At its re:Inforce security-focused event in June, Amazon Web Services announced several additions for key management, certificate authority, secure computing and payment security. These are aimed at enabling AWS customers to better operate their regulated or risky workloads for their downstream stakeholders. Here, we cover the impact of those announcements, and what they mean for practitioners and ecosystem partners.
AWS has showcased its desire to further appeal to regulated industries. The additional toolsets effectively extend its shared responsibility model to more levels and environments, expanding the choices enterprise customers have to secure sensitive data. AWS’ primary customers are increasingly service and/or software providers themselves that have built their offerings within AWS, and they are the ones that must demonstrate additional shared responsibility capabilities to their downstream stakeholders. The company’s offerings enable both AWS and its primary customers to securely operate on their stakeholders’ behalf. It aims to further enable regulated enterprises to reduce risk and audit scope, and modernize their systems and infrastructure.
Data security and encryption updates announced both at re:Inforce and recently by AWS include:
S3 dual-layer server-side encryption with keys stored in AWS Key Management Service (DSSE-KMS). This new encryption choice for Amazon S3 applies two layers of encryption to objects when they are uploaded to an Amazon S3 storage bucket. Encryption options in all AWS services that use keys from AWS KMS require at least two sets of permissions: one to access the encrypted data itself and one to use the KMS key to decrypt it.
This dual-policy mechanism protects against a misconfiguration in either one that might otherwise grant access to the underlying data. While AWS S3 buckets are encrypted by default, DSSE-KMS pushes the shared responsibility model further by requiring two distinct parties within the customers’ environment to share responsibilities jointly. Specifically, DSSE-KMS satisfies National Security Agency CNSSP 15 for FIPS compliance and Data-at-Rest Capability Package (DAR CP) Version 5.0 guidance for two layers of CNSA encryption. DSSE-KMS is expected to be for heavily regulated workloads or environments with the strictest mandatory access controls. It is available in all AWS Regions, including all classified regions in AWS GovCloud.

#### GIVEN ENTRIES:

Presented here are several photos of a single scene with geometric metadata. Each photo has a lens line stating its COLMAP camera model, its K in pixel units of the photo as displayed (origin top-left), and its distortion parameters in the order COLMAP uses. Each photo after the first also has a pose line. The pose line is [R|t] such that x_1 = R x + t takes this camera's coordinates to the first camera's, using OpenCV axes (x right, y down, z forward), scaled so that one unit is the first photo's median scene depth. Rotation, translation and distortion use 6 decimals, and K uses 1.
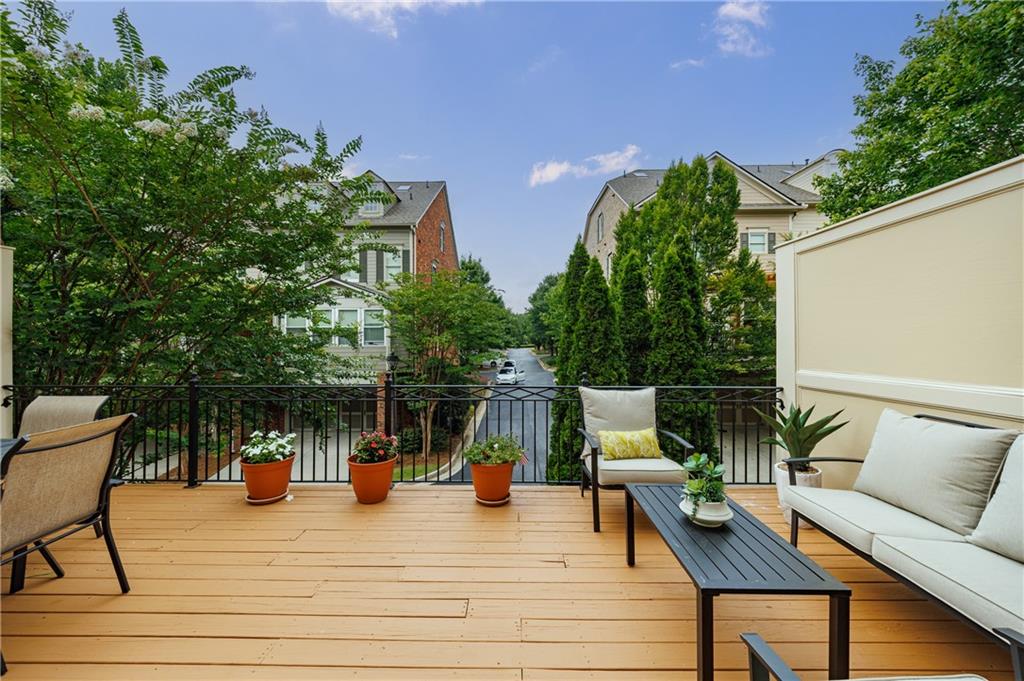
lens RADIAL K [[387.6, 0, 512.0], [0, 387.6, 340.5], [0, 0, 1]] dist [-0.005509, -0.000346]
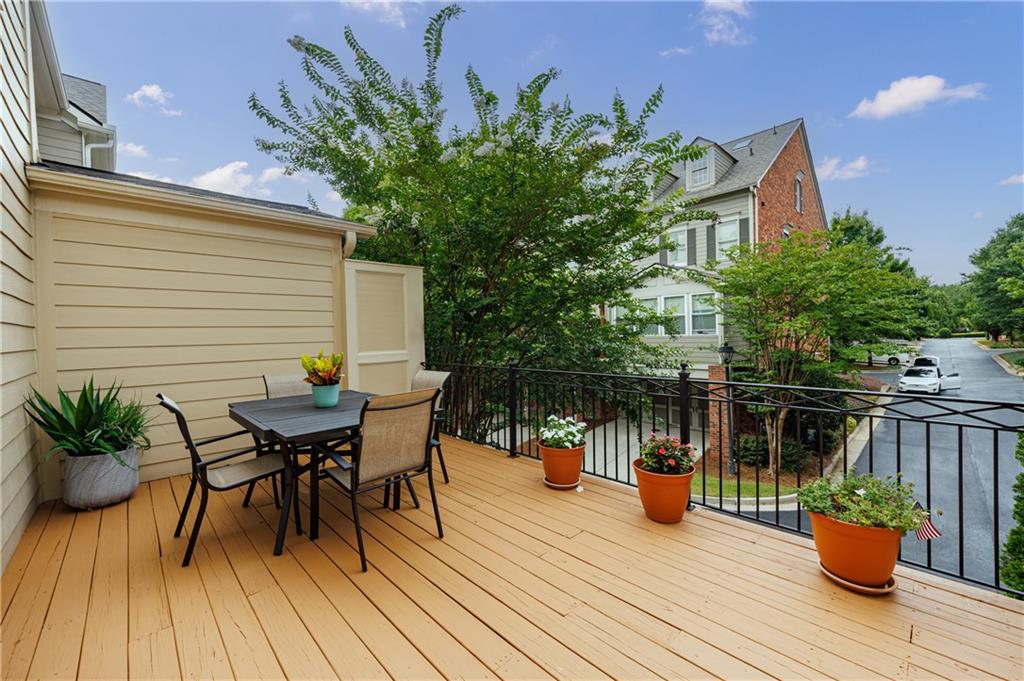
lens RADIAL K [[407.8, 0, 512.0], [0, 407.8, 340.5], [0, 0, 1]] dist [0.000786, -0.000396]
pose [[0.694587, -0.002261, -0.719405, 0.025091], [0.018024, 0.999736, 0.014260, 0.014100], [0.719183, -0.022871, 0.694445, 0.124704]]
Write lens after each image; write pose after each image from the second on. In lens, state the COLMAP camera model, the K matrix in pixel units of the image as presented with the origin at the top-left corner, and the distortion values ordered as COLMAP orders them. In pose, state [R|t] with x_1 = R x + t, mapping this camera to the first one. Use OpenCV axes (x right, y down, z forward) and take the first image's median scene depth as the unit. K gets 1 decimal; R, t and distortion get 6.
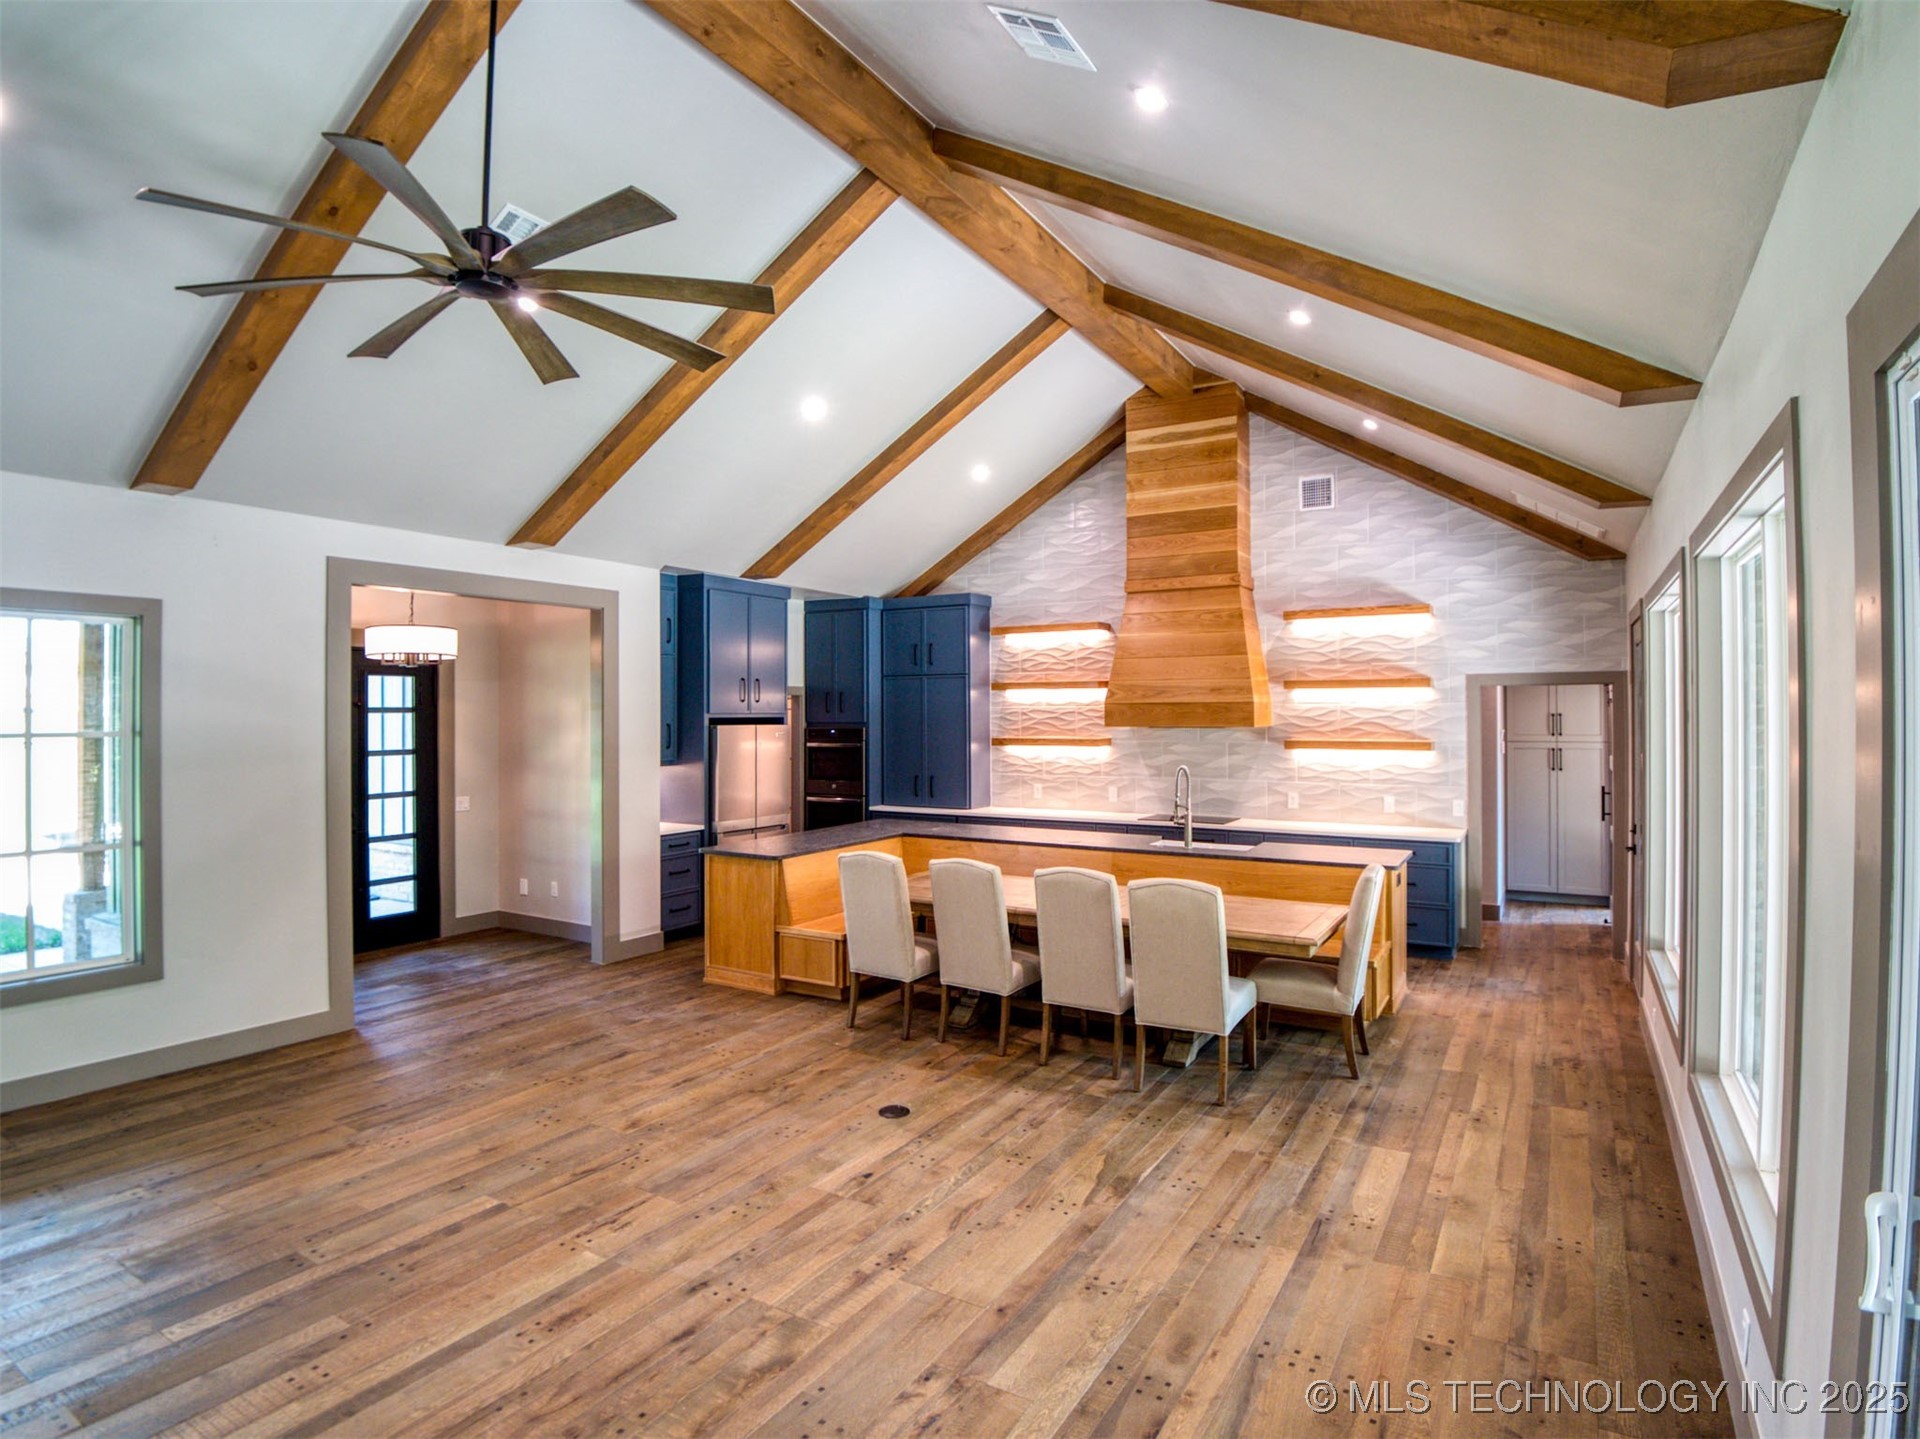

#### TASK DESCRIPTION:
Rewrite the article from "This dual-policy mechanism" up to and including "in AWS GovCloud.", renaming "DSSE-KMS" as "dual-layer encryption" everywhere it appears. Rely only on the article; the rows play no part.

#### PROBLEM SOLUTION:
This dual-policy mechanism protects against a misconfiguration in either one that might otherwise grant access to the underlying data. While AWS S3 buckets are encrypted by default, dual-layer encryption pushes the shared responsibility model further by requiring two distinct parties within the customers’ environment to share responsibilities jointly. Specifically, dual-layer encryption satisfies National Security Agency CNSSP 15 for FIPS compliance and Data-at-Rest Capability Package (DAR CP) Version 5.0 guidance for two layers of CNSA encryption. dual-layer encryption is expected to be for heavily regulated workloads or environments with the strictest mandatory access controls. It is available in all AWS Regions, including all classified regions in AWS GovCloud.